Aid should have only one purpose - the eradication of poverty. That is why he supports aid and is engaged in fighting its abuse.

Can we rely on foreign investors to deliver development? The amount they steal through agressive tax evasion is fourfold what comes in as aid. I can't see how ending aid would make them change their behaviour. Dereje Alemayehu.

Donu in response to this says that she too is concerned about the misuse of aid, but states that she didn't have this in mind when she spoke about foreign donors, she expressed her view that they are unintentionally making developing nations weak.

She suspects that this leads to welfare dependency, and believes that most economically challenged individuals and countries will, as a general rule, perform more impressively if they are urged to stand on their own feet. We are capable, she says, of solving our poverty problems without leading on Western philanthropists.

Dereje argues that Donu seems to suggest that a causal link exists between aid and poor political leadership. But he believes aid dependency syndrome only comes about if there is a self seeking leadership. He believes development isn't about money, but a political process propelled by nationalism. By this he means a national project that makes ending poverty a priority, an outrage at the preponderance of abject poverty in a country and a decision to tackle it with the utmost urgency it deserves. A leadership committed to this kind of nationalism, instead of using political power for self-enrichment, would necessarily use aid as a complementary resource to national efforts.

The driving motive for foreign investment is short term profit maximization to pay fat dividends to ever-greedy shareholders. Putting profits first will not serve long term equitable and sustainable development. It will promise shareholder value by making the rich richer, but it will not end poverty.

Donu responds by saying she is not totally heartless!! and doesn't object to generous amounts of emergency aid being provided by the international community whenever countries or regions are crippled by natural disasters and famines.

However in her belief, foreign investment will always be superior to foreign aid within the context of non emergency scenarios. She provides examples of aid from the EU being serious errors of judgment and not serving the purposes it was intended and believes that investment in the area would have helped more people than the aid.
She cites as an example a town in Nigeria's Niger delta which was once a semi comatose backwater, but is now a thriving hive of commercial activity thanks, she says to an Italian oil company.

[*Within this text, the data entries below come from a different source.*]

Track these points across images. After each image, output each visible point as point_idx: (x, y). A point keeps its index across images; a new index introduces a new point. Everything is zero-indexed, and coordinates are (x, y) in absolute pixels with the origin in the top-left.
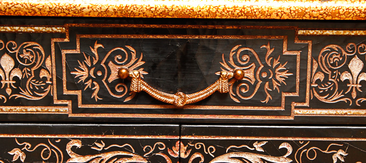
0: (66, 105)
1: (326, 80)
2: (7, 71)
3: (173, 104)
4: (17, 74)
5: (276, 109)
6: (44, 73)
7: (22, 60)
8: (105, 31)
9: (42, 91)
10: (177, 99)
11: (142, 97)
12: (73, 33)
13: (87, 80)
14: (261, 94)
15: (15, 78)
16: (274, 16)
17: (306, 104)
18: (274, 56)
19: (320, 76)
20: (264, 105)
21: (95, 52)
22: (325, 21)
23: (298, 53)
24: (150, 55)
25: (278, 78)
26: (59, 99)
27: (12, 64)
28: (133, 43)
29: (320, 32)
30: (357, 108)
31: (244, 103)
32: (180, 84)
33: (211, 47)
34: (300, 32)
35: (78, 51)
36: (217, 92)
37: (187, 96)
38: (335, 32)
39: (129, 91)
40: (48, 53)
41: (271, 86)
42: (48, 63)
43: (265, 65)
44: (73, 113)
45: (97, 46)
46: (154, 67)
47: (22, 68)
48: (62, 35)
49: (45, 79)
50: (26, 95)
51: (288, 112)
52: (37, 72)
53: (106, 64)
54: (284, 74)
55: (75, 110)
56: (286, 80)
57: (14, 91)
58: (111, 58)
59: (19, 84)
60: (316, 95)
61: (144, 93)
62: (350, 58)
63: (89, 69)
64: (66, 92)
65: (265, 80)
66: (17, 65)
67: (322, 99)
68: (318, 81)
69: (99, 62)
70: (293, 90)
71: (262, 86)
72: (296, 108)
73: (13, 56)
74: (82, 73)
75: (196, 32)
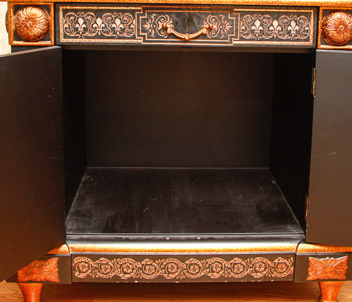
0: (141, 39)
1: (246, 29)
2: (118, 25)
3: (184, 39)
4: (122, 26)
5: (226, 41)
6: (132, 26)
7: (124, 21)
8: (157, 9)
9: (131, 33)
10: (186, 36)
11: (172, 35)
12: (144, 9)
13: (149, 29)
14: (220, 34)
15: (121, 28)
16: (224, 3)
17: (238, 39)
18: (225, 19)
19: (243, 28)
20: (221, 39)
21: (153, 17)
22: (244, 5)
23: (234, 18)
24: (175, 19)
25: (226, 28)
26: (138, 36)
27: (120, 22)
28: (169, 14)
29: (243, 10)
30: (258, 41)
31: (213, 39)
32: (187, 31)
33: (200, 15)
34: (235, 10)
35: (146, 17)
36: (202, 33)
37: (190, 35)
38: (249, 10)
39: (167, 33)
40: (134, 18)
41: (224, 32)
42: (134, 22)
43: (221, 23)
44: (144, 42)
45: (154, 15)
46: (177, 23)
47: (123, 24)
48: (140, 11)
49: (133, 28)
50: (125, 35)
51: (231, 42)
52: (130, 26)
53: (157, 22)
54: (229, 27)
55: (144, 41)
56: (230, 29)
57: (120, 33)
58: (159, 20)
59: (123, 30)
60: (242, 35)
61: (173, 34)
62: (255, 20)
63: (150, 24)
64: (141, 34)
65: (221, 29)
66: (122, 23)
67: (244, 37)
68: (243, 30)
69: (155, 21)
70: (233, 33)
71: (220, 31)
72: (234, 40)
73: (120, 19)
74: (147, 26)
75: (194, 10)
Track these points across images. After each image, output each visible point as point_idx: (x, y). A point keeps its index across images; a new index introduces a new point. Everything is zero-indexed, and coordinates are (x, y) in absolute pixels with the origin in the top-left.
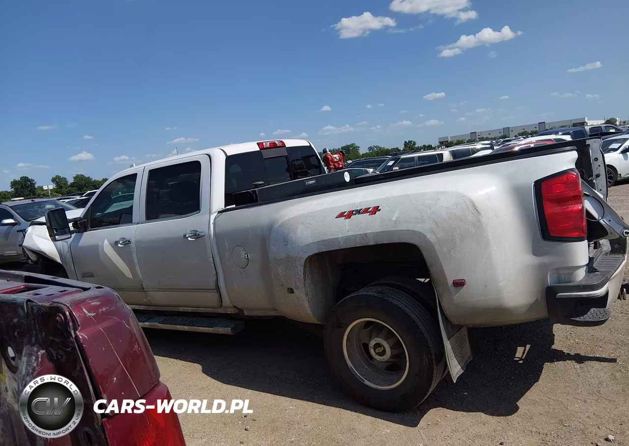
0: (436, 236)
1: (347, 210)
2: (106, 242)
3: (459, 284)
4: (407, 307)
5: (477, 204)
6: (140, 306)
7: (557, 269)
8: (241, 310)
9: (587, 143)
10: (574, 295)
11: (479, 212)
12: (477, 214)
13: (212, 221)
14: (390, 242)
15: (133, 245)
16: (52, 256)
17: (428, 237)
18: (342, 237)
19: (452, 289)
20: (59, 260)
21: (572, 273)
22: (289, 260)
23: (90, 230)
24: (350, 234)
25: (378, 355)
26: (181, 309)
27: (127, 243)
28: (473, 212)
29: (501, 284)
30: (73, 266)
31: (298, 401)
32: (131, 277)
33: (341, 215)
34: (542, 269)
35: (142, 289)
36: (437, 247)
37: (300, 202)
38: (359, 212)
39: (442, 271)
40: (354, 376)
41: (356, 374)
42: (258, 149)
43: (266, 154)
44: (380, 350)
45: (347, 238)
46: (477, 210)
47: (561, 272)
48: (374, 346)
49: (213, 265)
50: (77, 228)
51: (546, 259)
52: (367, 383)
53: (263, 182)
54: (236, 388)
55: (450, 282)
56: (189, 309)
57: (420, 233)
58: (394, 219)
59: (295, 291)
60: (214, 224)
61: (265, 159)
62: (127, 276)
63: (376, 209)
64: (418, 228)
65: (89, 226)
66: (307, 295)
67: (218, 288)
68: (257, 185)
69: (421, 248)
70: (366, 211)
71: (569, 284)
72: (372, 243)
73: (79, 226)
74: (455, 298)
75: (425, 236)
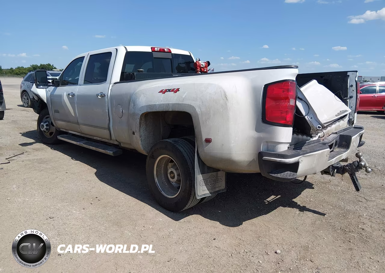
0: (201, 110)
1: (165, 89)
2: (65, 94)
3: (208, 141)
4: (185, 151)
5: (227, 94)
6: (78, 133)
7: (267, 142)
8: (120, 143)
9: (348, 74)
10: (272, 159)
11: (227, 99)
12: (226, 100)
13: (110, 88)
14: (179, 110)
15: (76, 97)
16: (43, 98)
17: (197, 110)
18: (158, 104)
19: (204, 143)
20: (46, 101)
21: (275, 146)
22: (134, 115)
23: (61, 86)
24: (162, 103)
25: (171, 178)
26: (95, 138)
27: (73, 95)
28: (224, 98)
29: (232, 145)
30: (51, 106)
31: (129, 196)
32: (74, 115)
33: (161, 91)
34: (259, 141)
35: (78, 123)
36: (200, 117)
37: (150, 82)
38: (169, 90)
39: (201, 132)
40: (156, 187)
41: (158, 187)
42: (151, 51)
43: (155, 55)
44: (172, 175)
45: (160, 105)
46: (226, 98)
47: (269, 144)
48: (170, 172)
49: (108, 114)
50: (54, 84)
51: (262, 135)
52: (163, 193)
53: (144, 70)
54: (104, 184)
55: (204, 139)
56: (98, 139)
57: (193, 107)
58: (184, 97)
59: (135, 133)
60: (111, 90)
61: (154, 58)
62: (72, 115)
63: (178, 90)
64: (193, 104)
65: (61, 84)
66: (141, 136)
67: (109, 129)
68: (139, 71)
69: (192, 116)
70: (173, 90)
71: (272, 152)
72: (171, 110)
73: (55, 83)
74: (205, 149)
75: (196, 109)
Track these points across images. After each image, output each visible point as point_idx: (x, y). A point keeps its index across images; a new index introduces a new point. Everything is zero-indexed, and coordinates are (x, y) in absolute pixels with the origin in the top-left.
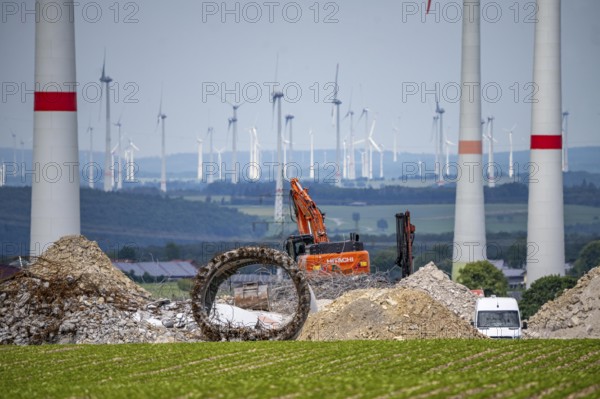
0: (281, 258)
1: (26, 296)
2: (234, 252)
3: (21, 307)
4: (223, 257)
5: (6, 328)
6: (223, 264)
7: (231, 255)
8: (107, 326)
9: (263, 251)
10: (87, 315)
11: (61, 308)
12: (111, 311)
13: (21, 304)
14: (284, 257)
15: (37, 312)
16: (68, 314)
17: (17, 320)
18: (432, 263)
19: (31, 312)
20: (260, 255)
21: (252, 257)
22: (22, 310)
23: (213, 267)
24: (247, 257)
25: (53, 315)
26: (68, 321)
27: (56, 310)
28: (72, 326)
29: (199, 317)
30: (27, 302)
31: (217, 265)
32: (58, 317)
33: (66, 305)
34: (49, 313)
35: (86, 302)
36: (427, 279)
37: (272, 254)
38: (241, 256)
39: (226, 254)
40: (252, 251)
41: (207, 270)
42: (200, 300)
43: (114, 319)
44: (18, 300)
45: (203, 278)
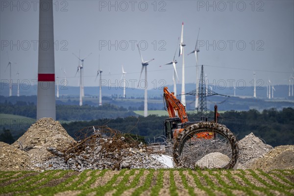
0: (222, 128)
1: (100, 148)
2: (196, 125)
3: (97, 154)
4: (190, 128)
5: (91, 165)
6: (190, 131)
7: (194, 126)
8: (146, 165)
9: (212, 125)
10: (134, 158)
11: (120, 154)
12: (147, 156)
13: (97, 152)
14: (224, 128)
15: (106, 156)
16: (123, 158)
17: (96, 161)
18: (252, 133)
19: (103, 157)
20: (211, 126)
21: (206, 128)
22: (98, 156)
23: (184, 133)
24: (204, 128)
25: (115, 158)
26: (124, 162)
27: (117, 156)
28: (128, 164)
29: (177, 160)
30: (100, 152)
31: (187, 132)
32: (118, 160)
33: (122, 153)
34: (113, 157)
35: (133, 151)
36: (250, 142)
37: (218, 126)
38: (200, 127)
39: (192, 126)
40: (206, 125)
41: (182, 135)
42: (178, 151)
43: (149, 161)
44: (95, 150)
45: (179, 139)
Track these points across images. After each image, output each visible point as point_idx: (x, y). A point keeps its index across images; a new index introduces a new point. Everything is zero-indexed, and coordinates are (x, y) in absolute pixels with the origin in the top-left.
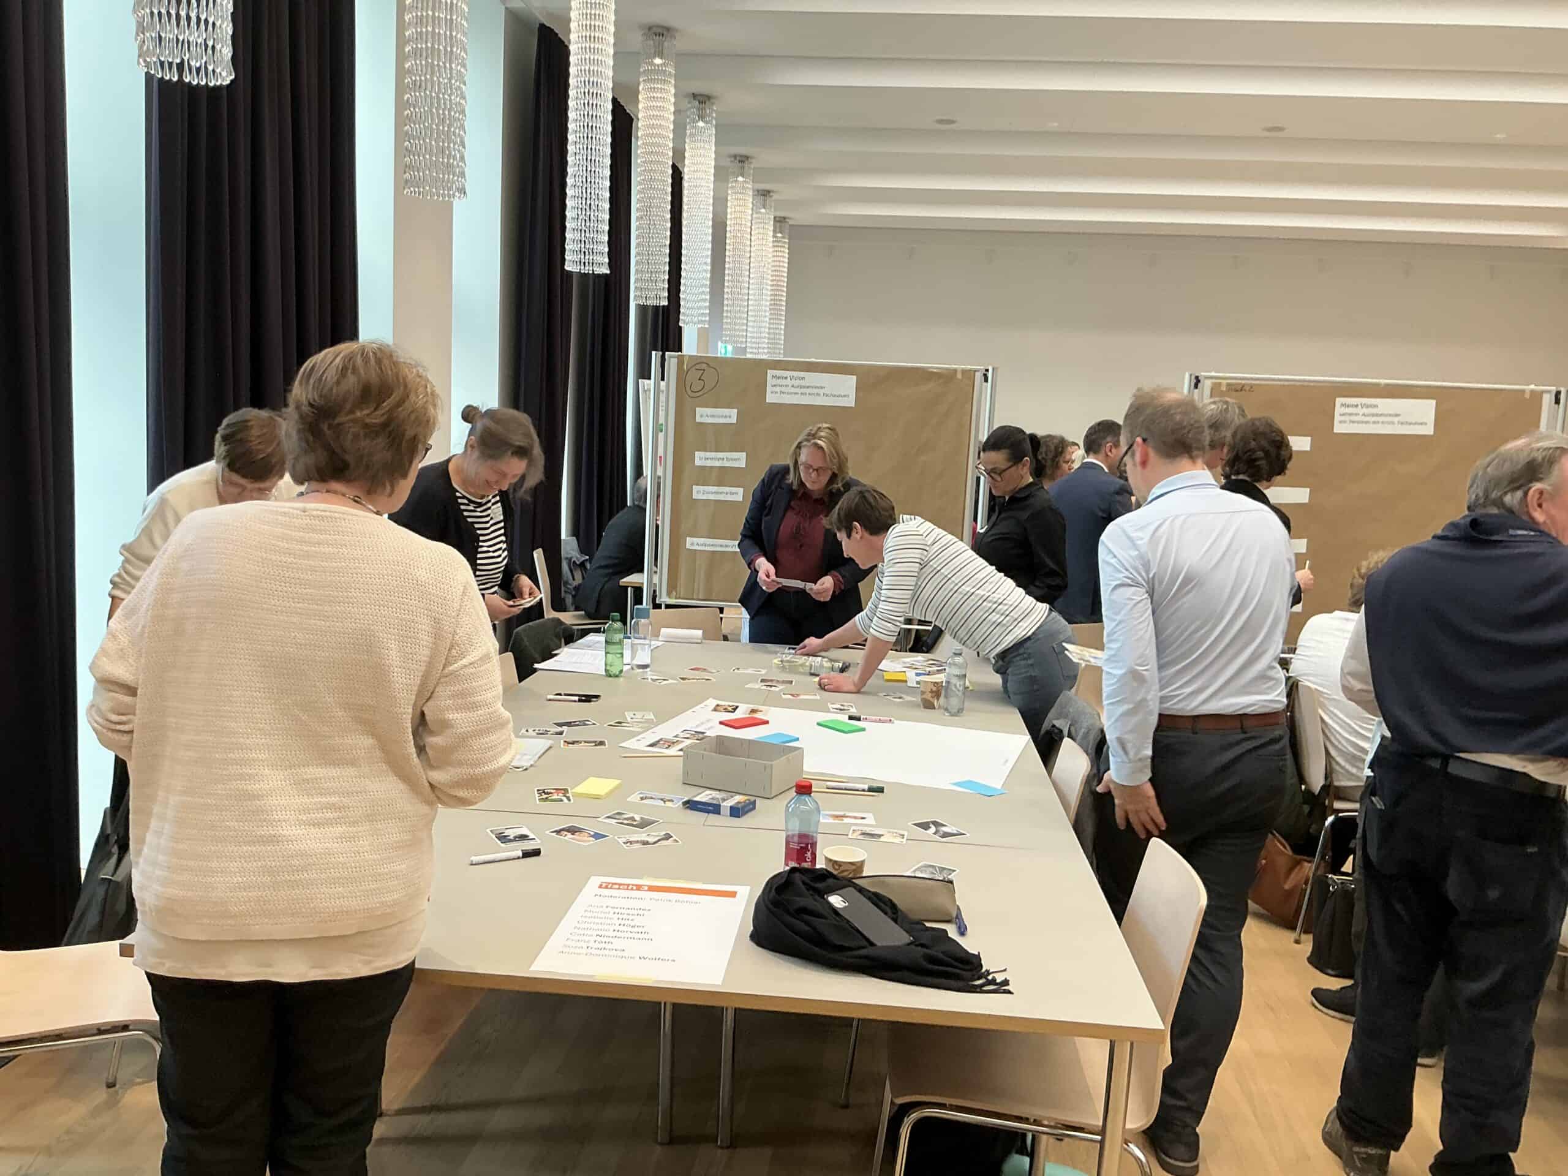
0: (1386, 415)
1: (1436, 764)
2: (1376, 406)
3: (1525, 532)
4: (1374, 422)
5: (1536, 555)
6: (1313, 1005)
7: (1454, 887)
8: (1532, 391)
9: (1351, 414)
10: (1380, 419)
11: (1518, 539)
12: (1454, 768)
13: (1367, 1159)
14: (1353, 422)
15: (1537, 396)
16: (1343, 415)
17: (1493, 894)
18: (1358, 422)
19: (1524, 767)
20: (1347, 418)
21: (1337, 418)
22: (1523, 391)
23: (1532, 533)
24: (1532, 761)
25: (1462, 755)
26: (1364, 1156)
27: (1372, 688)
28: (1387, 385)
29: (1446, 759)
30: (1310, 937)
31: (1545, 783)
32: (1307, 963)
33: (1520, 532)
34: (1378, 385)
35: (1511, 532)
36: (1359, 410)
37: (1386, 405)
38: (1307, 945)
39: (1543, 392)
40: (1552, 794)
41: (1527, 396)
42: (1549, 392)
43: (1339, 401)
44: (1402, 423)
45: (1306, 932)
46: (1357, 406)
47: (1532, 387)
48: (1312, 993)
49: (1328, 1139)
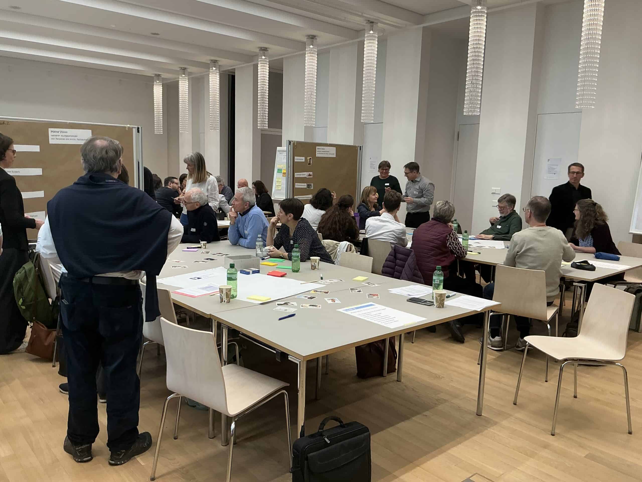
0: (72, 136)
1: (87, 281)
2: (66, 132)
3: (112, 181)
4: (67, 139)
5: (118, 190)
6: (61, 392)
7: (102, 329)
8: (129, 128)
9: (56, 136)
10: (69, 138)
11: (110, 184)
12: (94, 281)
13: (82, 451)
14: (58, 139)
15: (131, 129)
16: (53, 136)
17: (117, 328)
18: (60, 139)
19: (122, 275)
20: (55, 137)
21: (50, 137)
22: (125, 127)
23: (115, 181)
24: (125, 273)
25: (98, 275)
26: (81, 450)
27: (56, 252)
28: (70, 123)
29: (91, 278)
30: (58, 363)
31: (131, 280)
32: (58, 374)
33: (110, 181)
34: (67, 123)
35: (107, 181)
36: (59, 134)
37: (70, 132)
38: (57, 368)
39: (133, 128)
40: (134, 283)
41: (127, 129)
42: (135, 128)
43: (50, 130)
44: (79, 140)
45: (57, 361)
46: (58, 132)
47: (128, 125)
48: (60, 387)
49: (66, 449)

Derej says attracting FDI with generous tax holidays and freedom to repatriate profits is already a priority in all African countries, but the dynamism that Donu alludes to is just not there. Foreign companies tend to extract wealth in enclaves without helping the development of host countries productive capabilities.

Colonial policy was all about 'nipping productive capacity in the bud' and multi-national dominated globalization is carrying on in the same vein. That is why diamonds cause death and poverty in Lubumbashi but riches and glory in Antwerp.

FDI has not distrubed the peaceful co-existence between lucrative foreign business and perennial stagnation, has not liften African commodity producers out of subsistence income levels. Its advances towards promoting value chain activities, creating decent jobs, transferring knowledge and technology or investing in research and development are negligible. You cannot expect miracles in this department. He goes on to say that profits go to companies' countries of origin and rampant tax evasion drains resources from Africa's social infrastructure provision.

Aid is not useful only when directed at providing help during emergencies. It also builds resilience for the next emergency, and helps plug the vital infrastructure gap that FDI will never address.


The two participants of this debate are:

Donu Kogbara a Nigerian print and broadcast journalist. She acts as a Director on the Greater Port Harcourt City Development Authority Board and is part of the African Arguments debates forum. africanarguments.org

Dereje Alemayehu is a development worker of Ethiopian origin, Christian Aid's Country Manager for East Africa and Chair of the Tax Justice Network Africa.

The views expressed in this debate are entirely his own.